Lord Wilson gave a dissenting judgment. He considered that Parliament would have used the term ‘ordinarily resident’ in accordance with its well-established meaning (viz the place ‘adopted voluntarily and for settled purposes as part of the regular order of his life for the time being’, as per Shah). Allowing for the fact that P could not ‘voluntarily’ choose to live anywhere because of his lack of capacity, this test could still lead to only one conclusion: on the facts, when he turned 18, P was ordinarily resident in South Gloucestershire. Parliament could have made provision requiring periods during which a person had been placed under the 1989 Act to be disregarded, but it had not done so. Lord Wilson felt that the majority were engaging in impermissible judicial legislation.

Conclusion

This judgment is in some ways surprising and is likely to be controversial. It is remarkable that a person should be found to be ‘ordinarily resident’ at the age of 18 in a county in which neither he nor his parents have resided since he was aged 4 and to which he had no prevailing connection at all. The result is, as the Court accepted, ‘artificial and arbitrary’: see paragraphs 60 and 36. It is notable that none of the many parties to these proceedings contended that Wiltshire was the responsible local authority until the point was raised by the Supreme Court itself: see paragraphs 3 and 63 of the judgment.

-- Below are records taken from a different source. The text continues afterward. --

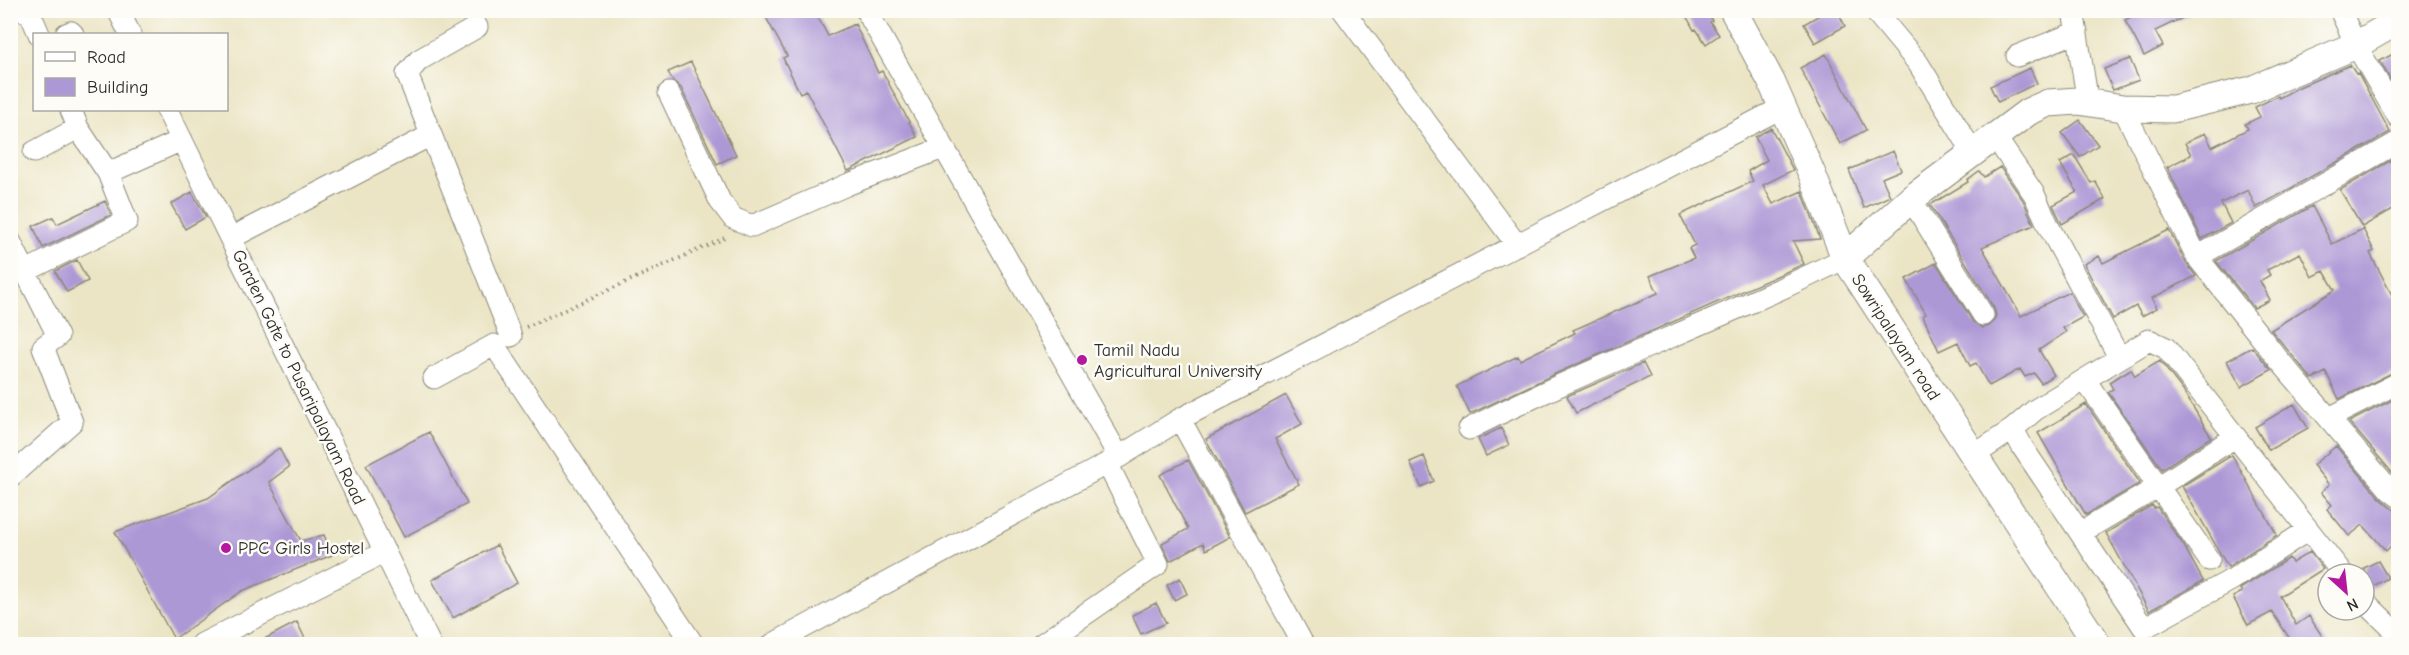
<svg xmlns="http://www.w3.org/2000/svg" width="2409" height="655" font-family="'Comic Neue',sans-serif">
<rect width="100%" height="100%" fill="#fdfcf7"/>
<filter id="ink" filterUnits="userSpaceOnUse"><feTurbulence type="fractalNoise" baseFrequency=".0167" numOctaves="2"/><feDisplacementMap in="SourceGraphic" scale="12" xChannelSelector="R" yChannelSelector="G"/><feConvolveMatrix kernelMatrix="1 2 1 2 8 2 1 2 1" color-interpolation-filters="sRGB"/></filter>
<filter id="wash" filterUnits="userSpaceOnUse"><feTurbulence type="fractalNoise" baseFrequency=".008" numOctaves="4" result="noise"/><feDisplacementMap in="SourceGraphic" scale="24" xChannelSelector="R" yChannelSelector="G"/><feGaussianBlur stdDeviation="1.35" result="paint"/><feColorMatrix in="noise" values="0 0 0 0 0 0 0 0 0 0 0 0 0 0 0 0 0 1.4 0 .05"/><feComposite in="paint" operator="in"/></filter>
<g filter="url(#wash)">
<rect width="100%" height="100%" fill="#ebe5c5"/>
<g id="blocks">
<path fill="#ad98d6" d="M762 10H814L828 36 855 24 878 73 882 71 917 137 848 171 806 90 800 93 783 58 787 56Z
M1700 10H1707L1712 21 1710 22 1719 35 1706 44 1696 29 1694 30 1687 17Z
M1828 10H1837L1845 26 1815 43 1804 24Z
M2144 10H2199L2155 31 2163 46 2144 56 2125 20Z
M1826 54 1866 130 1840 144 1800 68Z
M2393 54 2398 64 2397 91 2380 61Z
M2130 59 2139 80 2113 90 2104 69Z
M691 62 736 155 717 164 681 88 673 81 668 72Z
M2350 65 2356 74 2358 73 2390 132 2256 208 2248 190 2221 203 2231 223 2202 239 2167 167 2191 155 2185 143 2205 133 2212 147 2248 129 2245 124 2260 117 2255 107 2278 96 2279 98 2297 88Z
M2030 68 2037 83 1998 102 1990 86Z
M2080 120 2098 145 2080 157 2062 133Z
M1771 128 1793 170 1763 185 1773 204 1802 191 1819 236 1820 239 1793 241 1804 264 1557 373 1470 414 1457 386 1518 356 1520 360 1575 333 1573 330 1658 293 1650 276 1694 258 1689 248 1695 245 1680 215 1753 181 1748 171 1767 160 1755 137Z
M1893 151 1901 170 1882 178 1890 196 1864 208 1849 170Z
M2074 155 2091 183 2095 181 2105 199 2062 224 2053 205 2077 192 2060 163Z
M2398 156V206L2362 227 2340 190Z
M2000 167 2023 200 2034 225 1982 247 2021 316 2069 292 2083 317 2063 328 2066 332 2039 350 2054 375 2041 383 2034 373 2025 377 2020 369 1989 386 1976 363 1970 366 1958 342 1939 351 1923 316 1926 314 1906 279 1936 263 1973 322 1983 328 1989 326 1994 321 1996 315 1994 308 1930 205 1968 182 1967 180 1979 171 1984 177Z
M192 192 206 217 185 229 171 204Z
M105 201 111 215 43 248 33 226 53 217 57 224Z
M2312 206 2332 244 2363 229 2374 251 2370 253 2393 297 2398 295V370L2339 399 2326 372 2312 379 2271 330 2335 290 2324 271 2312 277 2300 253 2267 270 2270 275 2260 281 2270 300 2254 308 2216 261Z
M2169 230 2186 263 2196 276 2152 298 2157 308 2142 316 2136 306 2113 319 2084 264 2099 256 2103 263Z
M77 260 88 281 67 292 55 271Z
M2252 347 2271 370 2241 387 2227 361Z
M2160 361 2184 392 2211 437 2162 469 2108 392 2113 389 2109 382 2131 369 2135 376Z
M1643 363 1650 377 1576 413 1567 396Z
M1286 395 1302 424 1275 439 1299 484 1245 512 1206 439Z
M2398 397V474L2395 476 2349 422Z
M2086 404 2140 483 2086 515 2038 433Z
M2294 404 2308 428 2269 450 2255 427Z
M1501 428 1509 445 1486 456 1478 439Z
M429 432 467 504 404 537 366 465Z
M2336 446 2380 498 2398 513V539L2386 551 2363 525 2349 536 2327 509 2332 505 2321 492 2329 485 2313 465Z
M279 448 289 467 269 482 301 541 324 535 332 555 242 591 174 639 115 532 208 498Z
M2232 455 2277 535 2228 567 2182 486Z
M1424 456 1434 481 1421 487 1410 462Z
M1188 460 1230 537 1206 550 1203 543 1170 561 1162 543 1188 529 1160 475Z
M2152 505 2154 508 2157 507 2184 546 2203 581 2149 611 2106 533Z
M497 545 517 583 453 618 432 580Z
M2310 552 2323 569 2280 596 2296 625 2309 616 2328 645H2294L2272 612 2248 625 2233 597 2242 592 2240 589 2289 558 2292 563Z
M2378 561 2388 578 2368 589H2364V568Z
M1180 578 1187 594 1174 600 1167 585Z
M1156 603 1166 623 1141 634 1132 615Z
M297 622 308 645H253Z"/>
</g>
</g>
<g filter="url(#ink)">
<use href="#blocks" fill-opacity="0" stroke="#8b8878" stroke-width="1.5"/>
<g fill="none" stroke-linecap="round" stroke-linejoin="round">
<defs>
<path id="minor" d="M20 10 30 13 39 34
M118 10 130 34
M866 10 1119 457
M1343 10 1517 245
M1874 10 1918 63 1974 154
M2073 10 2088 103
M2340 10 2356 45 2398 117
M477 27 419 60 407 74 511 336
M66 34 71 32 73 34
M2017 56 2077 32
M669 93 720 201 733 218 752 226 849 184 943 148
M2123 108 2197 257 2279 360 2390 490 2398 496
M71 110 78 128 108 173
M167 110 430 644
M1996 138 2034 194 2050 229 2119 357
M34 152 78 128
M1911 199 1983 315
M231 238 431 135
M10 241 58 336 43 347 72 422 10 477
M2197 257 2398 142
M26 271 127 221 108 173 182 140
M434 378 494 345 693 644
M2085 380 2209 560
M2329 418 2398 383
M1180 419 1303 644
M1469 429C1591 366 1722 320 1845 258
M2013 429 2023 448 2144 628 2233 579 2308 530
M1973 456 2013 429 2035 410 2149 340 2166 348 2343 574
M2080 533 2158 487 2235 437
M2364 601 2398 634
M202 644 385 552
M773 644 1119 457 1180 419 1783 107
M1042 644 1158 564 1107 463"/>
<path id="tertiary" d="M1733 10 1771 81 1812 174 1845 258 2097 644
M1845 258 1911 199 2028 112 2048 103 2078 101 2123 108 2173 109 2251 90 2356 45 2398 21"/>
</defs>
<use href="#minor" stroke="#8b8878" stroke-width="23"/>
<use href="#tertiary" stroke="#8b8878" stroke-width="29"/>
<path stroke="#8b8878" stroke-width="4" stroke-dasharray="1.5 4.5" stroke-linecap="butt" d="M526 327 727 237"/>
<use href="#minor" stroke="#fff" stroke-width="21"/>
<use href="#tertiary" stroke="#fff" stroke-width="27"/>
</g>
</g>
<g fill="#b5179e" stroke="#fdfcf7" stroke-width="2">
<circle cx="1082" cy="360" r="6"/>
<circle cx="226" cy="548" r="6"/>
</g>
<g text-anchor="middle" stroke-width="5" stroke-linejoin="round" paint-order="stroke">
<g font-size="18" fill="#2b2b2b" stroke="#fdfcf7">
<text transform="translate(1896 337) rotate(57)" y="6">Sowripalayam road</text>
<text transform="translate(299 377) rotate(64)" y="6">Garden Gate to Pusaripalayam Road</text>
</g>
<g font-size="18" fill="#2b2b2b" stroke="#fdfcf7" text-anchor="start">
<text x="1094" y="356">Tamil Nadu<tspan x="1094" dy="21">Agricultural University</tspan></text>
<text x="238" y="554">PPC Girls Hostel</text>
</g>
</g>
<rect width="2409" height="655" fill="none" stroke="#fdfcf7" stroke-width="36"/>
<rect x="33" y="33" width="195" height="78" fill="#fdfcf7" stroke="#a9a8a5" stroke-width="1.5"/>
<rect x="45" y="52" width="30" height="9" fill="#ffffff" stroke="#a9a8a5" stroke-width="1.5"/>
<text x="87" y="63" font-size="18" fill="#2b2b2b">Road</text>
<rect x="45" y="78" width="30" height="18" fill="#ad98d6" stroke="#a9a8a5" stroke-width="1.5"/>
<text x="87" y="93" font-size="18" fill="#2b2b2b">Building</text>
<g transform="translate(2346 592) rotate(153)"><circle r="28" fill="#fdfcf7" stroke="#a9a8a5" stroke-width="1.5"/>
<path d="M0-4.5L10 22L0 15L-10 22Z" fill="#b5179e"/>
<text y="-9" font-size="16" font-weight="bold" text-anchor="middle" fill="#2b2b2b">N</text>
</g>
</svg>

However, the policy reasons relied on by the majority are compelling, as Lord Wilson himself recognised. Their approach avoids the need for complex factual disputes in cases such as this. It promotes consistency and continuity. It also promotes cooperation between local authorities, by avoiding the risk that an authority who accepts the placement of a child in need from elsewhere would have to assume responsibility for his needs when he turned 18.

This judgment will have some wider impact, but the decision does turn on one important fact. The key point is that P’s placement outside of Wiltshire had been continuous up to his 18th birthday. If, for example, P had been in and out of placements and in the intervening periods he had been living with his parents in Cornwall, then at some stage his ordinary residence might well have changed to Cornwall (not because that was his parents’ ordinary residence but because, in the circumstances, it may have become his). The only periods not to be taken into account in assessing ordinary residence are those during which the individual has been placed in accommodation by a local authority.